What the exercise asks =
In the post about leaving Ukraine, reproduce the passage from "If you would" to "reached this decision." word for word.

Text excerpt =
If you would like more details about our decision-making process, please feel free to check out these notes from our board chairman. For those of you who like details, it might help you understand how we and our board reached this decision.
Love to you, dear friends. Thank you for trusting us and loving us through this time.
Caution: Stream of consciousness post ahead. This is my brain vomiting into my computer. Read at your own risk. 😊
I’ve always liked old churches. I like to imagine people worshipping there over the centuries. I like to think about the people who built them and the incredible imaginations and skill they had. These days I think more about the function of the old churches in times of war. Churches have been places of sanctuary, where thousands of ordinary people over thousands of years have cried out to God for protection, for peace, for wisdom, for a way out.
Yesterday I sat in an old stone church in a European village and I felt the most at home I’ve felt since leaving our little Ukrainian village three months ago. That little church was no stranger to grief, to war, to pain. My prayers joined the prayers of villagers from the time of Napoleon’s invasion, from the days of the Great War and World War II. My prayers of “Why us? Why our country?” and “God, how can you let this happen?” were not the first of their kind uttered in that place, and sadly, won’t be the last. As I sat in the stillness and the quiet I considered the centuries of war all over the world and how war has always been. After the garden, there has not been a moment in time when the world was absent of war. Somewhere someone is always suffering at the hand of war. I just never imagined that someone would be me and my family, my boys. I never in a million years imagined my children would be refugees from a brutal and devastating war. I never dreamed the sound of an airplane overhead would be, to them, the sound of fear and trauma. But why should we be the exceptions? Why shouldn’t it be us? In a world full of evil men with imperial ambitions, why should we be immune from the reality that men will always be at war? Before Putin started encircling our beloved Ukraine with his troops war was always something that happened “over there” to “those people”. We never considered the possibility that it would be right here and happening to our people – to us! But it has happened and it has changed our lives in every possible way. Our life has become the stuff of nightmares or the stuff of movies. You pick.
As I sat in the cool of that little stone church, enveloped in the prayers of saints past I felt a tremendous solidarity with the human story. I felt a kinship with refugees all over the world who are clawing their path forward in a new life they would have never chosen. I felt unity of heart with the mothers all through history who have crouched in the dark with their children, covering them with their bodies as the enemy flew overhead, bent on destroying all they held dear. I felt a oneness with all the saints who have cried out to God to have mercy and to deliver them from their enemies.
I am that clawing refugee. I am that crouching mother. I am that pleading saint. Come Lord Jesus. Save our land.
These days I think we should just go home. The longing for Ukraine is something solid in the pit of my stomach. The longing for home. The longing for what was. The longing to be understood, to be able to make my own way, to be in a place that makes sense, a place where we are moving forward, building something beautiful together.
In Germany our bodies are safe, but that is all. We don’t understand and we are not understood. We can’t make our own way but are at the mercy of bureaucracy and the kindness of others. We are in a holding pattern where nothing makes sense. We aren’t moving forward, building something beautiful together. We just are. We are frozen in place- uprooted and undecided. To move forward here would require a massive investment of time and energy- for what? To build a life in a place where we don’t intend to stay? So we stay on the fringes of society. Here, but not here. Home is always in the front of our minds.

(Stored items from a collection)
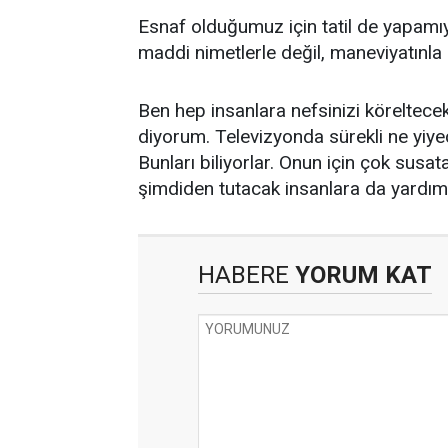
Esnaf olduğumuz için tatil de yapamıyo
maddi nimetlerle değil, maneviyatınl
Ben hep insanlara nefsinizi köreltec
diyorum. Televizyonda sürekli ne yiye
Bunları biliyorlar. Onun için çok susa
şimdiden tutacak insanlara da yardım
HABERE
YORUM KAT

...

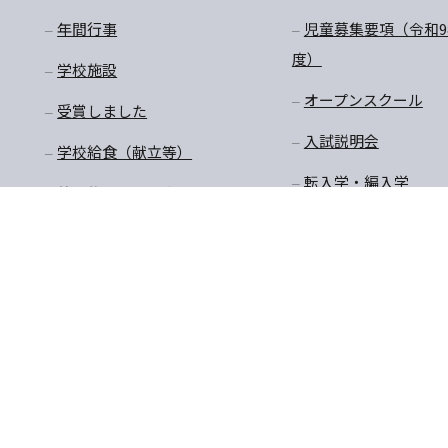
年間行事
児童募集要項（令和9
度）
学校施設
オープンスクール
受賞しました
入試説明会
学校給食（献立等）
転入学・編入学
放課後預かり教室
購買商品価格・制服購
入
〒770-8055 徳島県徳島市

Response area =
If you would like more details about our decision-making process, please feel free to check out these notes from our board chairman. For those of you who like details, it might help you understand how we and our board reached this decision.